**YOUR GOAL**
Turn every line of the items below into a JSON list of strings, one string per line, with blank lines dropped.

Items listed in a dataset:
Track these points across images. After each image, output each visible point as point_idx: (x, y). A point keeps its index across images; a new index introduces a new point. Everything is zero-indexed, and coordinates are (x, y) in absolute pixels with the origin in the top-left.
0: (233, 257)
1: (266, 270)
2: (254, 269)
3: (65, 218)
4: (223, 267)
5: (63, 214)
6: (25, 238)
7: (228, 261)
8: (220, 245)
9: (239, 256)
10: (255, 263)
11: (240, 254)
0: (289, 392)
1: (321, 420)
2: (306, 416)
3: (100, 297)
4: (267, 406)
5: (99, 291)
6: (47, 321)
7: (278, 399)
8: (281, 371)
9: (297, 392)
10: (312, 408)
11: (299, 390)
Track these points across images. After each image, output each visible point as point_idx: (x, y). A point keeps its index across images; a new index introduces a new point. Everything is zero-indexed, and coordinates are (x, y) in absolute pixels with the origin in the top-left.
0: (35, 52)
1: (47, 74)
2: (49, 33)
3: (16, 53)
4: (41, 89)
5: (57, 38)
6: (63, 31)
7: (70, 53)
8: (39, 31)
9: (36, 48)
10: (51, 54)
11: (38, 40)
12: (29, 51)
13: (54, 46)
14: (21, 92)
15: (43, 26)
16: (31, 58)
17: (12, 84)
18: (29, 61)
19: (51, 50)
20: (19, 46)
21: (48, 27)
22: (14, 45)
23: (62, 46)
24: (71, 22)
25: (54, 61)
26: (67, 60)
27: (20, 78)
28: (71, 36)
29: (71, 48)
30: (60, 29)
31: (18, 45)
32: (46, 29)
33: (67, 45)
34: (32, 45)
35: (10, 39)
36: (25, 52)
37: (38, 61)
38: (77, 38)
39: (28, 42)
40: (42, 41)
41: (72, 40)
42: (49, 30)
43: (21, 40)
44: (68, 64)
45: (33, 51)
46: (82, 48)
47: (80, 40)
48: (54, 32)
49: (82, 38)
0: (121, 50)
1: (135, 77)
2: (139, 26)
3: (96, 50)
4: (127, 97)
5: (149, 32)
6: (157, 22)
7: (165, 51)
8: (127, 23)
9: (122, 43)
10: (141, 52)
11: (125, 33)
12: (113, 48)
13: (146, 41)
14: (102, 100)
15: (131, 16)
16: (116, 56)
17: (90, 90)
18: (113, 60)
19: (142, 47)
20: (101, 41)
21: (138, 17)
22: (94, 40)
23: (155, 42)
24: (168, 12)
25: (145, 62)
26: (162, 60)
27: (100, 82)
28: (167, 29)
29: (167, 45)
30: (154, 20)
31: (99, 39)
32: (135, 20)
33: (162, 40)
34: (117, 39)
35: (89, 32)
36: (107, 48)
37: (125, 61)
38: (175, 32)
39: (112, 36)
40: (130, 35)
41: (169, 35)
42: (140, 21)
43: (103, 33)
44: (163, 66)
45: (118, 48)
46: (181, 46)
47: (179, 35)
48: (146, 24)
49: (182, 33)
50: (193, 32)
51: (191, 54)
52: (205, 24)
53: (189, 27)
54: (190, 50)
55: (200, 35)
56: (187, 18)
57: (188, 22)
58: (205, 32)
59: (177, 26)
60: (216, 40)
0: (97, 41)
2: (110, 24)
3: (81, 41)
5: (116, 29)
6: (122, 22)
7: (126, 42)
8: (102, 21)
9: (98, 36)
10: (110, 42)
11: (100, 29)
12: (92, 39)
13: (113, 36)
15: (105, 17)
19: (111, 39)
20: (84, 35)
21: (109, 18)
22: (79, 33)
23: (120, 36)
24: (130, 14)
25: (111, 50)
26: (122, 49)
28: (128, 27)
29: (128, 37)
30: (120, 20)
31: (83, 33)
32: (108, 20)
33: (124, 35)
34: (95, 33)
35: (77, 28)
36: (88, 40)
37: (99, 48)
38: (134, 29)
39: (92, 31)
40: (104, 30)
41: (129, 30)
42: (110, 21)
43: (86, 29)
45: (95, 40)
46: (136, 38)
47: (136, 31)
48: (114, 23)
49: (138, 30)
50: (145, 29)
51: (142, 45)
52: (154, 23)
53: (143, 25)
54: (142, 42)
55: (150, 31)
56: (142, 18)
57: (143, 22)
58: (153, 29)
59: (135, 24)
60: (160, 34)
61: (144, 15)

**REPLY TO THE TASK**
[
  "Track these points across images. After each image, output each visible point as point_idx: (x, y). A point keeps its index across images; a new index introduces a new point. Everything is zero-indexed, and coordinates are (x, y) in absolute pixels with the origin in the top-left.",
  "0: (233, 257)",
  "1: (266, 270)",
  "2: (254, 269)",
  "3: (65, 218)",
  "4: (223, 267)",
  "5: (63, 214)",
  "6: (25, 238)",
  "7: (228, 261)",
  "8: (220, 245)",
  "9: (239, 256)",
  "10: (255, 263)",
  "11: (240, 254)",
  "0: (289, 392)",
  "1: (321, 420)",
  "2: (306, 416)",
  "3: (100, 297)",
  "4: (267, 406)",
  "5: (99, 291)",
  "6: (47, 321)",
  "7: (278, 399)",
  "8: (281, 371)",
  "9: (297, 392)",
  "10: (312, 408)",
  "11: (299, 390)",
  "Track these points across images. After each image, output each visible point as point_idx: (x, y). A point keeps its index across images; a new index introduces a new point. Everything is zero-indexed, and coordinates are (x, y) in absolute pixels with the origin in the top-left.",
  "0: (35, 52)",
  "1: (47, 74)",
  "2: (49, 33)",
  "3: (16, 53)",
  "4: (41, 89)",
  "5: (57, 38)",
  "6: (63, 31)",
  "7: (70, 53)",
  "8: (39, 31)",
  "9: (36, 48)",
  "10: (51, 54)",
  "11: (38, 40)",
  "12: (29, 51)",
  "13: (54, 46)",
  "14: (21, 92)",
  "15: (43, 26)",
  "16: (31, 58)",
  "17: (12, 84)",
  "18: (29, 61)",
  "19: (51, 50)",
  "20: (19, 46)",
  "21: (48, 27)",
  "22: (14, 45)",
  "23: (62, 46)",
  "24: (71, 22)",
  "25: (54, 61)",
  "26: (67, 60)",
  "27: (20, 78)",
  "28: (71, 36)",
  "29: (71, 48)",
  "30: (60, 29)",
  "31: (18, 45)",
  "32: (46, 29)",
  "33: (67, 45)",
  "34: (32, 45)",
  "35: (10, 39)",
  "36: (25, 52)",
  "37: (38, 61)",
  "38: (77, 38)",
  "39: (28, 42)",
  "40: (42, 41)",
  "41: (72, 40)",
  "42: (49, 30)",
  "43: (21, 40)",
  "44: (68, 64)",
  "45: (33, 51)",
  "46: (82, 48)",
  "47: (80, 40)",
  "48: (54, 32)",
  "49: (82, 38)",
  "0: (121, 50)",
  "1: (135, 77)",
  "2: (139, 26)",
  "3: (96, 50)",
  "4: (127, 97)",
  "5: (149, 32)",
  "6: (157, 22)",
  "7: (165, 51)",
  "8: (127, 23)",
  "9: (122, 43)",
  "10: (141, 52)",
  "11: (125, 33)",
  "12: (113, 48)",
  "13: (146, 41)",
  "14: (102, 100)",
  "15: (131, 16)",
  "16: (116, 56)",
  "17: (90, 90)",
  "18: (113, 60)",
  "19: (142, 47)",
  "20: (101, 41)",
  "21: (138, 17)",
  "22: (94, 40)",
  "23: (155, 42)",
  "24: (168, 12)",
  "25: (145, 62)",
  "26: (162, 60)",
  "27: (100, 82)",
  "28: (167, 29)",
  "29: (167, 45)",
  "30: (154, 20)",
  "31: (99, 39)",
  "32: (135, 20)",
  "33: (162, 40)",
  "34: (117, 39)",
  "35: (89, 32)",
  "36: (107, 48)",
  "37: (125, 61)",
  "38: (175, 32)",
  "39: (112, 36)",
  "40: (130, 35)",
  "41: (169, 35)",
  "42: (140, 21)",
  "43: (103, 33)",
  "44: (163, 66)",
  "45: (118, 48)",
  "46: (181, 46)",
  "47: (179, 35)",
  "48: (146, 24)",
  "49: (182, 33)",
  "50: (193, 32)",
  "51: (191, 54)",
  "52: (205, 24)",
  "53: (189, 27)",
  "54: (190, 50)",
  "55: (200, 35)",
  "56: (187, 18)",
  "57: (188, 22)",
  "58: (205, 32)",
  "59: (177, 26)",
  "60: (216, 40)",
  "0: (97, 41)",
  "2: (110, 24)",
  "3: (81, 41)",
  "5: (116, 29)",
  "6: (122, 22)",
  "7: (126, 42)",
  "8: (102, 21)",
  "9: (98, 36)",
  "10: (110, 42)",
  "11: (100, 29)",
  "12: (92, 39)",
  "13: (113, 36)",
  "15: (105, 17)",
  "19: (111, 39)",
  "20: (84, 35)",
  "21: (109, 18)",
  "22: (79, 33)",
  "23: (120, 36)",
  "24: (130, 14)",
  "25: (111, 50)",
  "26: (122, 49)",
  "28: (128, 27)",
  "29: (128, 37)",
  "30: (120, 20)",
  "31: (83, 33)",
  "32: (108, 20)",
  "33: (124, 35)",
  "34: (95, 33)",
  "35: (77, 28)",
  "36: (88, 40)",
  "37: (99, 48)",
  "38: (134, 29)",
  "39: (92, 31)",
  "40: (104, 30)",
  "41: (129, 30)",
  "42: (110, 21)",
  "43: (86, 29)",
  "45: (95, 40)",
  "46: (136, 38)",
  "47: (136, 31)",
  "48: (114, 23)",
  "49: (138, 30)",
  "50: (145, 29)",
  "51: (142, 45)",
  "52: (154, 23)",
  "53: (143, 25)",
  "54: (142, 42)",
  "55: (150, 31)",
  "56: (142, 18)",
  "57: (143, 22)",
  "58: (153, 29)",
  "59: (135, 24)",
  "60: (160, 34)",
  "61: (144, 15)"
]